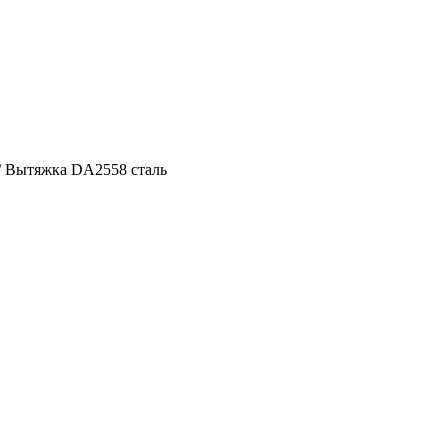
/ Вытяжка DA2558 сталь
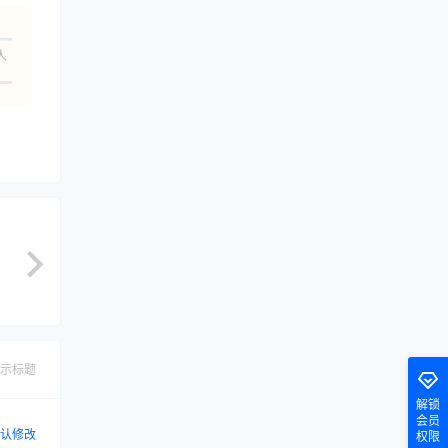
人
示标题
解锁
会员
认修改
权限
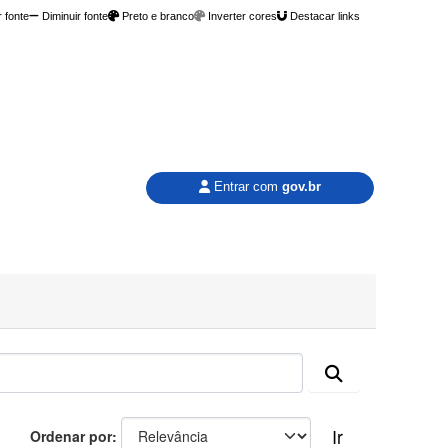
 fonte
Diminuir fonte
Preto e branco
Inverter cores
Destacar links
Entrar com
gov.br
Ir
Ordenar por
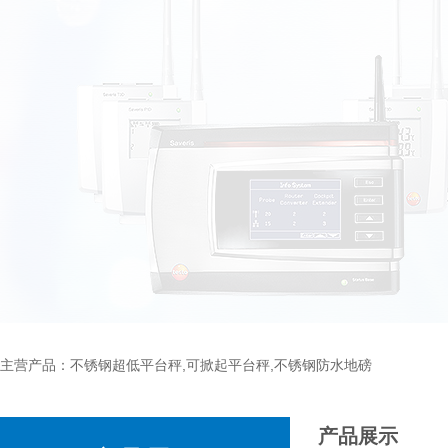
主营产品：不锈钢超低平台秤,可掀起平台秤,不锈钢防水地磅
产品展示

☆ ☆ ☆ ☆ ☆ ☆ ☆

▸ **WHAT THIS TASK INVOLVES**: Word for word, give the entries back in full; the pictures do not belong in the copy.

▸ **OUTPUT**:
/ Вытяжка DA2558 сталь
人
示标题
解锁
会员
认修改
权限
 fonte
Diminuir fonte
Preto e branco
Inverter cores
Destacar links
Entrar com
gov.br
Ir
Ordenar por
主营产品：不锈钢超低平台秤,可掀起平台秤,不锈钢防水地磅
产品展示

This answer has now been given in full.